Chainlink’s on-chain activity jumped to an eight-month high in May, with daily active addresses exceeding 282,000 after protocols worth over $2 billion migrated to its cross-chain platform.
The increase reflects a “flight to quality” toward Chainlink’s Cross-Chain Interoperability Protocol (CCIP), analytics firm Santiment wrote in a May 10 report, noting the activity represents genuine protocol usage rather than speculative trading.
The migration was led by KelpDAO, which moved infrastructure tied to $1.5 billion in assets, and Solv Protocol, which shifted more than $700 million in tokenized Bitcoin to CCIP. The move followed a $292 million exploit in April tied to a LayerZero-powered bridge, prompting a security re-evaluation across the industry.
This consolidation of assets on Chainlink’s infrastructure solidifies its position as the dominant standard for institutional-grade value transfer, with the influx of liquidity potentially reducing sell-side pressure for its native LINK token.
The coordinated shift, dubbed a “great liquidity shift” by some analysts, saw over $2 billion in total value locked (TVL) transition from LayerZero integrations to Chainlink’s CCIP in the second week of May. The exodus was a direct response to security vulnerabilities, specifically a “1/1 DVN” configuration in LayerZero’s architecture that created a single point of failure. Protocols including KelpDAO, Solv Protocol, and Re Protocol publicly announced their move to Chainlink’s “Level-5 security” framework to protect user assets.
According to Santiment, the Chainlink network recorded 282,170 active addresses on May 9 and 264,090 the following day, the highest sustained activity since September 2025. This divergence is notable when compared to other networks like TRON (TRX), which saw its price hit an eight-month high in May without a corresponding increase in network usage, suggesting its rally was more speculative. Chainlink’s growth, in contrast, is founded on a measurable increase in on-chain utility.

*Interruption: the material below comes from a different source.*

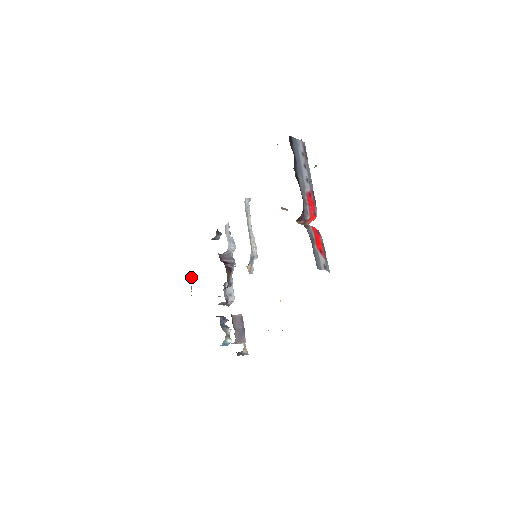
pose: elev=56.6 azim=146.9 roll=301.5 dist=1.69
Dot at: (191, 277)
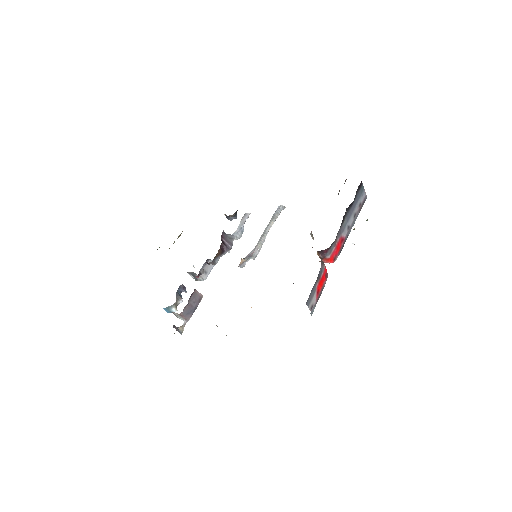
Dot at: (181, 233)
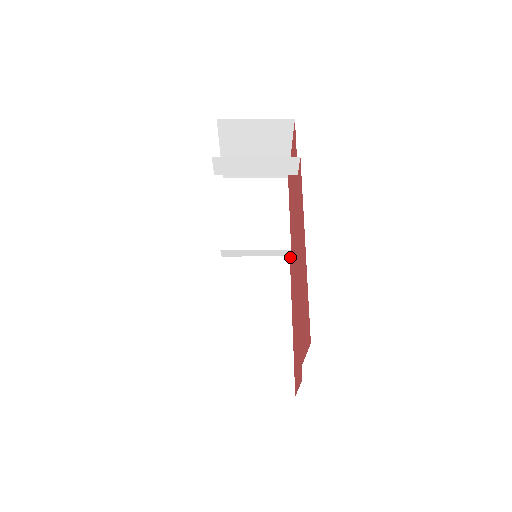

The surge in network usage has been accompanied by significant accumulation from large holders. On-chain data shows wallets holding between 100,000 and 10 million LINK added 32.93 million tokens over the past 30 days. Furthermore, approximately 13.5 million LINK was withdrawn from centralized exchanges in the last five weeks, signaling strong investor demand and a reduction in readily available supply.
This article is for informational purposes only and does not constitute investment advice.